● Work to complete
Report every line of the data that contains the word "introduces".

(Extracted records)
^^^^^^^^^^^^^^^^

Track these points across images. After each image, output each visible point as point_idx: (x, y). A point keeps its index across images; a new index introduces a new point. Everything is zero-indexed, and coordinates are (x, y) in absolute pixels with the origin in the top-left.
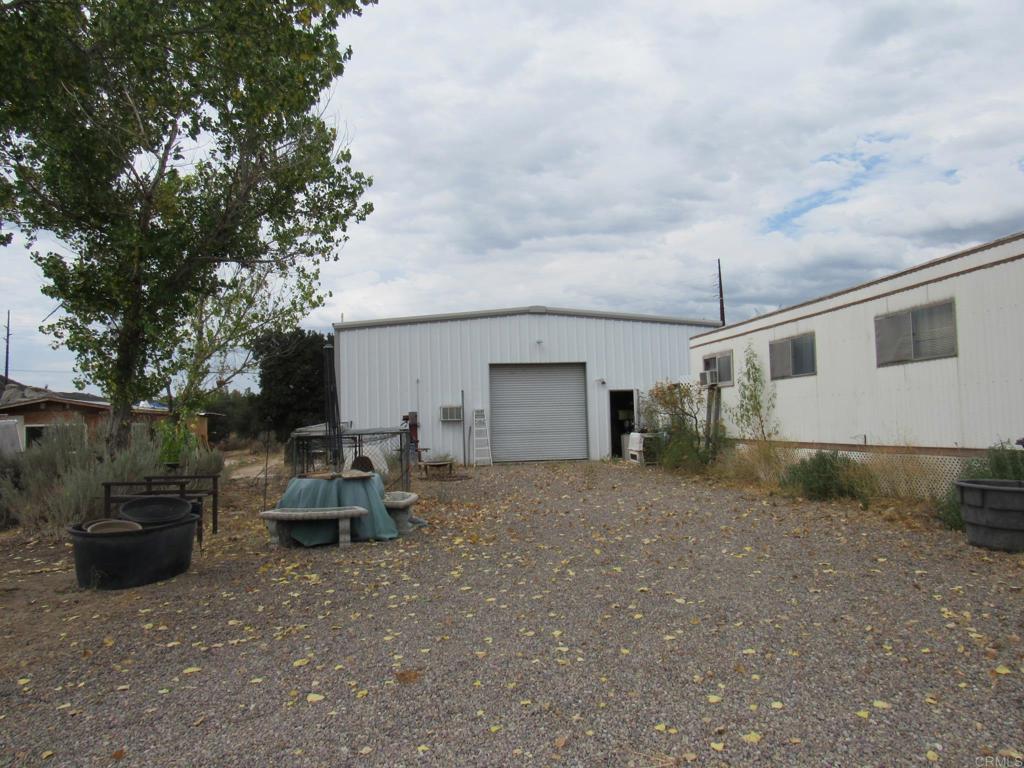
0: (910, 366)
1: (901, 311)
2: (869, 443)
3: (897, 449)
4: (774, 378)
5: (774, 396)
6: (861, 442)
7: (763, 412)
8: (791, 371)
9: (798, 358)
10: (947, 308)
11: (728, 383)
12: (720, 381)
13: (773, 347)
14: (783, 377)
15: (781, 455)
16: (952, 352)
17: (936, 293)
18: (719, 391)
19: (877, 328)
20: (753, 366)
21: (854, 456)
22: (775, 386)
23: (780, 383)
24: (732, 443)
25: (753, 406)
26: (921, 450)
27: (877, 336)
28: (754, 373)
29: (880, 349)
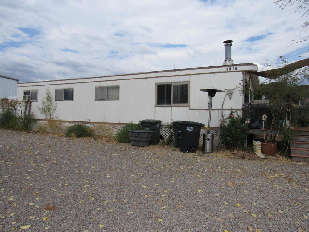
0: (105, 101)
1: (104, 86)
2: (90, 121)
3: (99, 123)
4: (56, 100)
5: (56, 106)
6: (88, 121)
7: (51, 111)
8: (63, 99)
9: (68, 95)
10: (118, 87)
11: (35, 100)
12: (31, 99)
13: (56, 91)
14: (60, 101)
15: (58, 124)
16: (118, 99)
17: (115, 84)
18: (31, 102)
19: (96, 90)
20: (49, 96)
21: (87, 125)
22: (56, 103)
23: (58, 102)
24: (35, 120)
25: (47, 109)
26: (107, 123)
27: (96, 92)
28: (49, 98)
29: (96, 96)
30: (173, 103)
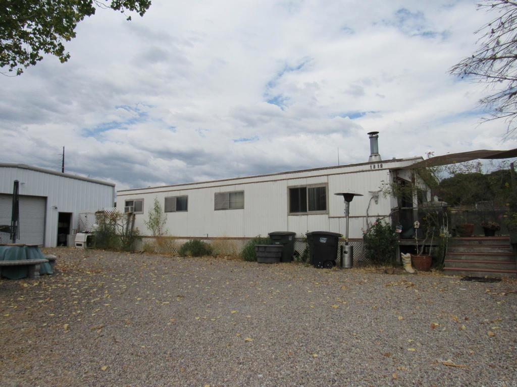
0: (227, 211)
1: (225, 192)
2: (209, 237)
3: (220, 239)
4: (166, 211)
5: (166, 219)
6: (206, 236)
7: (160, 225)
8: (175, 209)
9: (181, 204)
10: (242, 193)
11: (140, 212)
12: (135, 211)
13: (166, 199)
14: (171, 212)
15: (169, 242)
16: (242, 207)
17: (238, 188)
18: (134, 215)
19: (215, 197)
20: (157, 207)
21: (205, 241)
22: (167, 215)
23: (169, 214)
24: (140, 238)
25: (155, 223)
26: (229, 238)
27: (215, 200)
28: (157, 209)
29: (216, 204)
30: (309, 210)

^^^^^^^^^^^^^^^^

● Task output
Track these points across images. After each image, output each visible point as point_idx: (x, y). A point keeps its index across images; a new index introduces a new point. Everything is zero-indexed, and coordinates are (x, y) in absolute pixels with the origin in the top-left.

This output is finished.